The house has connections with literature and it is only fitting it should be up the way from the Haley sculpture. Mabry’s daughter married Rush Hazen, a benefactor to Leonora Whitaker Woods, who’s life was the basis for the book “Christy.” Even Mark Twain wrote about a gunfight that killed the builder of the home and his son in “Life on the Mississippi.”
Just beyond the Mabry-Hazen house is the Beck Cultural Center, a unique center and museum of African-American rotating exhibits.
Beck Cultural Center
No one anywhere has the vast collection of African-American history as Knoxville’s Beck Cultural Center. Located at 1927 Dandridge Avenue the Beck Center has permanent and featured exhibits. The center is active in the research, collection, conservation and display of artifacts, photographs, books, films, writing and memorabilia of Black history in East Tennessee.

(Data entries)
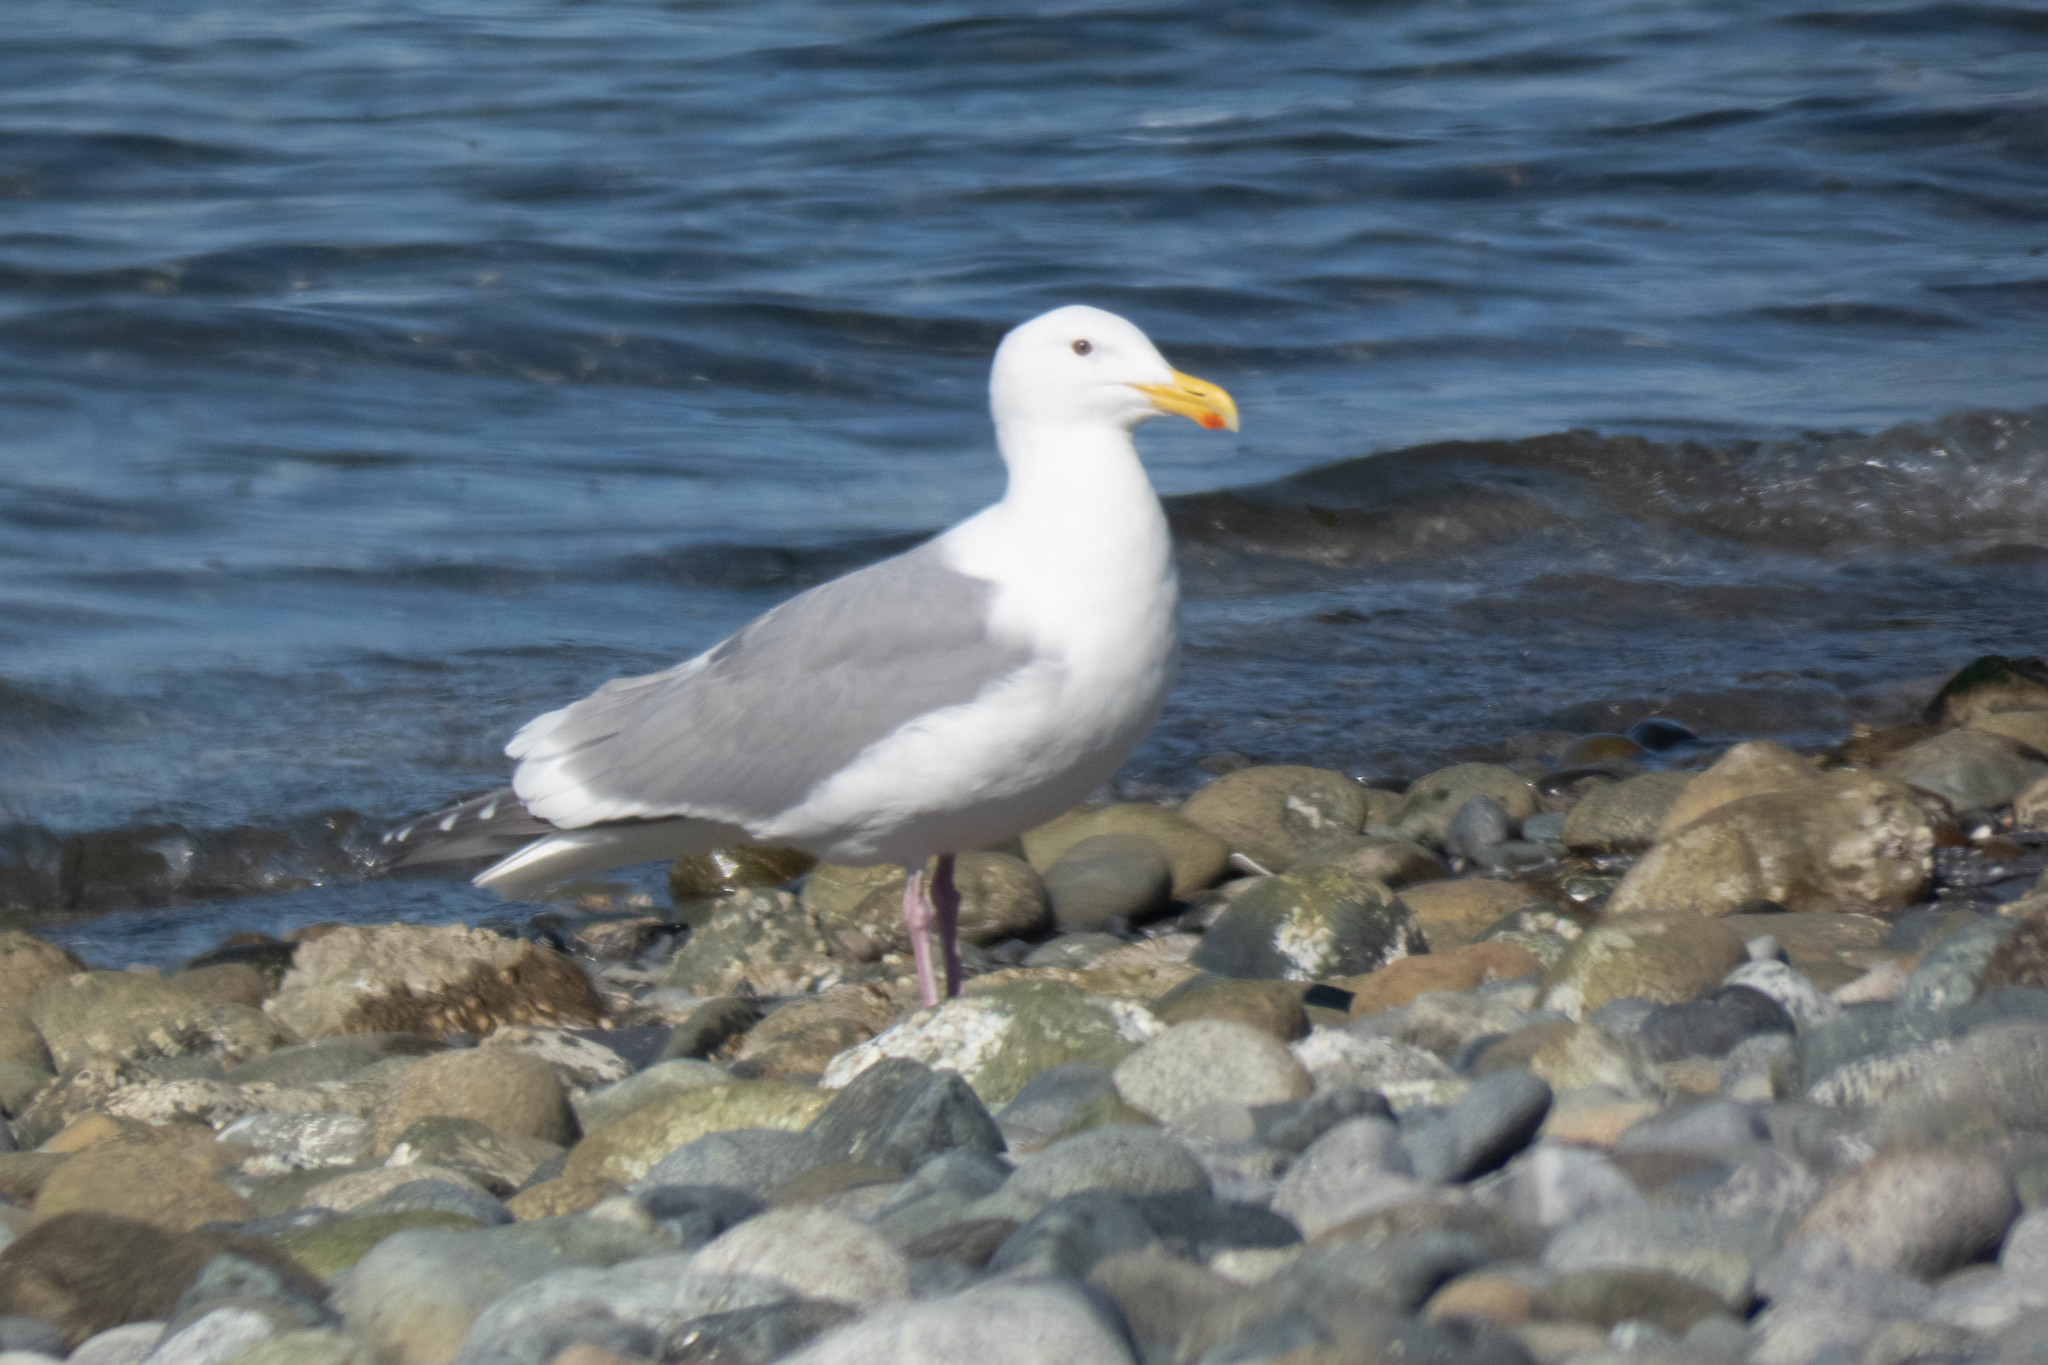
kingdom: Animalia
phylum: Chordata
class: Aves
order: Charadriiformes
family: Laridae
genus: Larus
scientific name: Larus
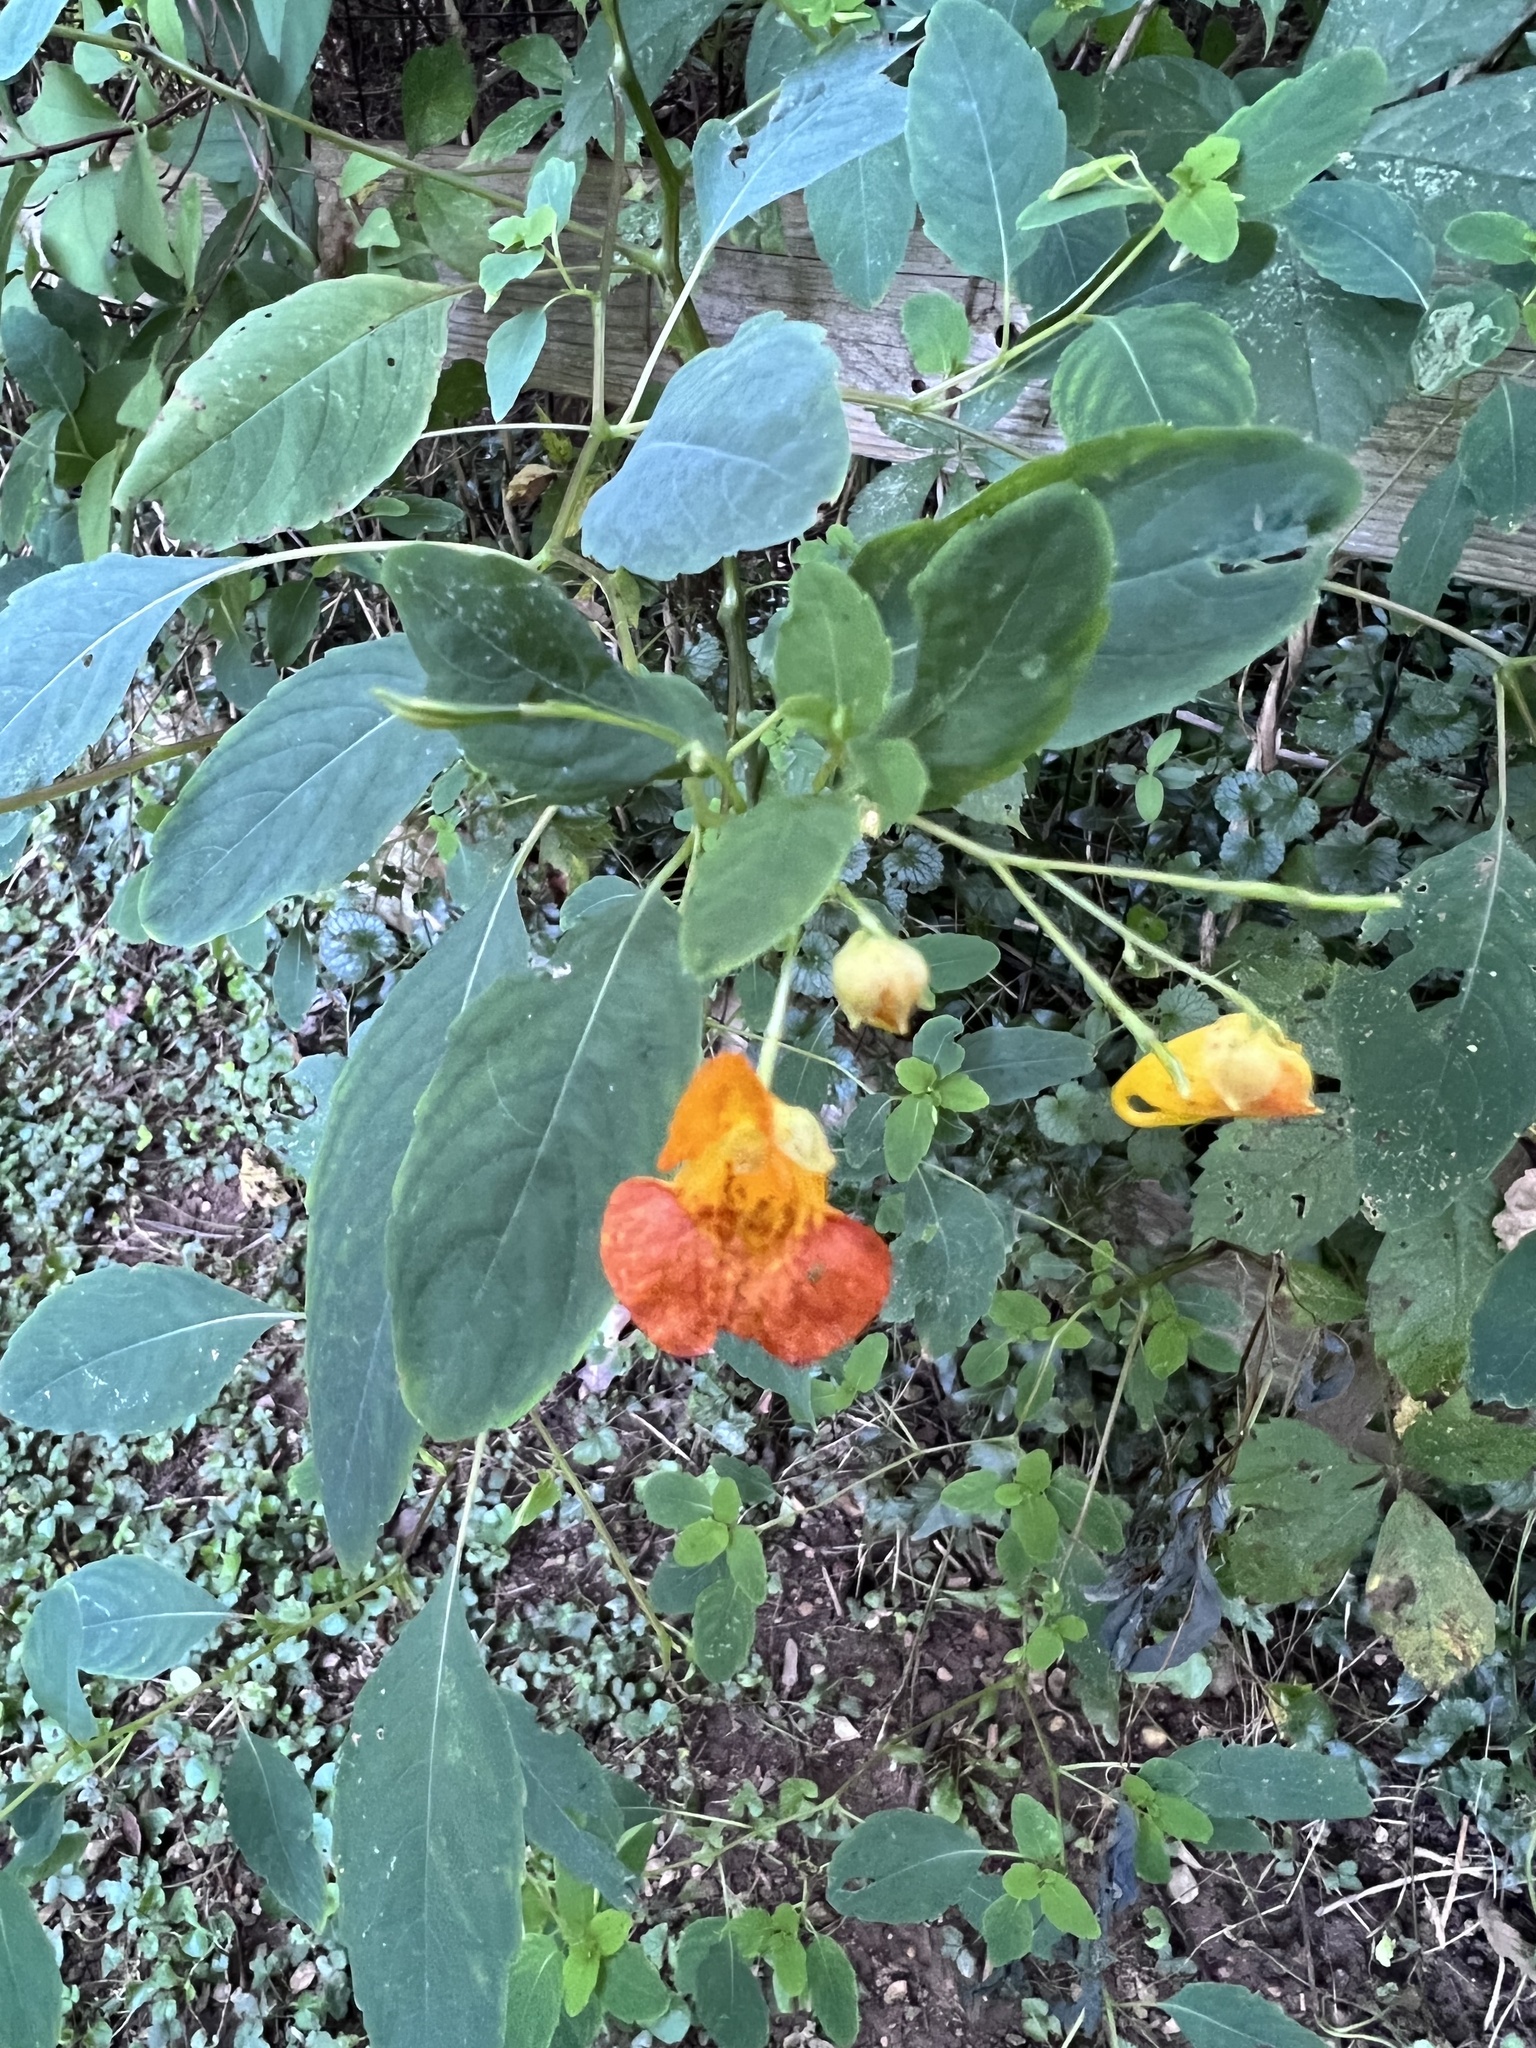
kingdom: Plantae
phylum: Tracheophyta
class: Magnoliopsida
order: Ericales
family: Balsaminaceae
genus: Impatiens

### [Stated goal 1]
Answer these questions from the passage on Knoxville landmarks:
(a) Whom did Mabry's daughter marry?
(b) In which work did Mark Twain write about the gunfight that killed the builder of the home and his son?
(c) At what address is the Beck Cultural Center located?
### [Stated goal 2]
Resume the passage on Knoxville landmarks, picking up right after its final sentence.

### [Exercise response 1]
(a) Rush Hazen
(b) "Life on the Mississippi"
(c) 1927 Dandridge Avenue

### [Exercise response 2]
Permanent exhibits include the Hastie Room, featuring the life and times of William H. Hastie, Jr. the first African-American federal judge in the United States. The Pioneer Stairway features an array of achievers, including Knoxville’s first Black Mayor, Daniel T. Brown.
The Beck Center is open Tuesdays through Saturday 10 a.m. until 6 p.m. and admission is free. You can call 524-8461.
Chilhowee Park, Knoxville Zoo
The Chilhowee Park and Exposition Center is owned by the city of Knoxville and fronts onto Magnolia Avenue/Asheville Highway. The 81 acre park hosts a variety of events each year, including the Tennessee Valley Fair, concerts, exhibits, etc. There is a 3-acre lake, bandstand, 4500 seat amphitheater, 57,100 sq. ft. exhibition hall, barns, arenas and picnic shelters. In April alone there’s a poultry exhibit, cattle fair and trade show. The National Hot Rod Association will be there May 2nd through the 4th.
Within the fairgrounds is The Muse, formerly the Discovery Center, which features exhibits and activities for curious children. In April The Muse has things for toddlers, kids art, yoga, and how solar energy works.
You can check out the activities and the calendar at themuseknoxville.org.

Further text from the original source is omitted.